● Given task: Output the entries as a two-column CSV with the header field,value, one row per entry, starting with the line that contains "catalogue / barcode: US 3508740" and going on through the line that contains "order: Malpighiales". Put each entry's text under field and its answer under value, each in a single quoted field with any line breaks turned into spaces.

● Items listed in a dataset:

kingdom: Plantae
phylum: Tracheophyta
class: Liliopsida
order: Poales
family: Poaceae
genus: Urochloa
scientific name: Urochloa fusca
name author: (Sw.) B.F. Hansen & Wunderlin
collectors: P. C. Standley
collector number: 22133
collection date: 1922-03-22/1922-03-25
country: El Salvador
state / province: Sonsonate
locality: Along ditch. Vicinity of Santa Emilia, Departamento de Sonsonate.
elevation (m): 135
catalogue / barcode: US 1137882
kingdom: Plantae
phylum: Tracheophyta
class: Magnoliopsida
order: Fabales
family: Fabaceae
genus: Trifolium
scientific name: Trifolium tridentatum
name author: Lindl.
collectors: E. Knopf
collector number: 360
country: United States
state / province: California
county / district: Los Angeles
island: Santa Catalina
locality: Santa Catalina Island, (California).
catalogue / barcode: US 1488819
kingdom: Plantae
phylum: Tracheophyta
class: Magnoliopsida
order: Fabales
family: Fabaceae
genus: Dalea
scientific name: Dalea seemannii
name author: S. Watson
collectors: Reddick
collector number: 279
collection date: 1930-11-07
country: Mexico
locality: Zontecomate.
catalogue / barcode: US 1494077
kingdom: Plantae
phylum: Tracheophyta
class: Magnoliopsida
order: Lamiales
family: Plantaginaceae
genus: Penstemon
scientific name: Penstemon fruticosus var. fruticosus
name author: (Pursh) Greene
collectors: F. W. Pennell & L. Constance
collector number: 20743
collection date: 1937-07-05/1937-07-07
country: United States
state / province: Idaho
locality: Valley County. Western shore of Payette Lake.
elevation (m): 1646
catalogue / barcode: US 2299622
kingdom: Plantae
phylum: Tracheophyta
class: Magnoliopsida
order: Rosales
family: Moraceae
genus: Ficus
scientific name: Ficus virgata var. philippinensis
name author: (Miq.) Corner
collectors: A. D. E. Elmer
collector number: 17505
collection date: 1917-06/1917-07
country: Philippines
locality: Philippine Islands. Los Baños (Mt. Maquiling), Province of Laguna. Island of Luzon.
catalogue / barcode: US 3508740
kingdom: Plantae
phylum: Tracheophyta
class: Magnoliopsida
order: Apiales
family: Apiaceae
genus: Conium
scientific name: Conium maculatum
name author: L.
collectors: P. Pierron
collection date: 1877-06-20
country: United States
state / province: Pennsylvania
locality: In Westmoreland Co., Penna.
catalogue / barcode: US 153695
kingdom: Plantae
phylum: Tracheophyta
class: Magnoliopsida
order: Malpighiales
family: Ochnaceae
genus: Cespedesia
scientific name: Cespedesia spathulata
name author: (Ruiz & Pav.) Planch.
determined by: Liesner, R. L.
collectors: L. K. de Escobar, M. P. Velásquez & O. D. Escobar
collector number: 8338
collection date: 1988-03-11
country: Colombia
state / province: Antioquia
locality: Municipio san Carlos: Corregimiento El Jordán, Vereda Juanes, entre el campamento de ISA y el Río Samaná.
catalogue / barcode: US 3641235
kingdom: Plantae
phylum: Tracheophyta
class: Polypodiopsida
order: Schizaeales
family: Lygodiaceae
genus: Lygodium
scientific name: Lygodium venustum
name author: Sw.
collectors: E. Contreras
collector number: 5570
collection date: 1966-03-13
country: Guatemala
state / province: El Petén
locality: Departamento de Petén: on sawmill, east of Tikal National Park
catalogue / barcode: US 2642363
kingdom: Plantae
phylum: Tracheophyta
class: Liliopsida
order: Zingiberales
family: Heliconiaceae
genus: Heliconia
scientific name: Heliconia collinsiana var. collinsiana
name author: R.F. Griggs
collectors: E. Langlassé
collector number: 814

● Correct answer:
field,value
"catalogue / barcode:","US 3508740"
"kingdom:","Plantae"
"phylum:","Tracheophyta"
"class:","Magnoliopsida"
"order:","Apiales"
"family:","Apiaceae"
"genus:","Conium"
"scientific name:","Conium maculatum"
"name author:","L."
"collectors:","P. Pierron"
"collection date:","1877-06-20"
"country:","United States"
"state / province:","Pennsylvania"
"locality:","In Westmoreland Co., Penna."
"catalogue / barcode:","US 153695"
"kingdom:","Plantae"
"phylum:","Tracheophyta"
"class:","Magnoliopsida"
"order:","Malpighiales"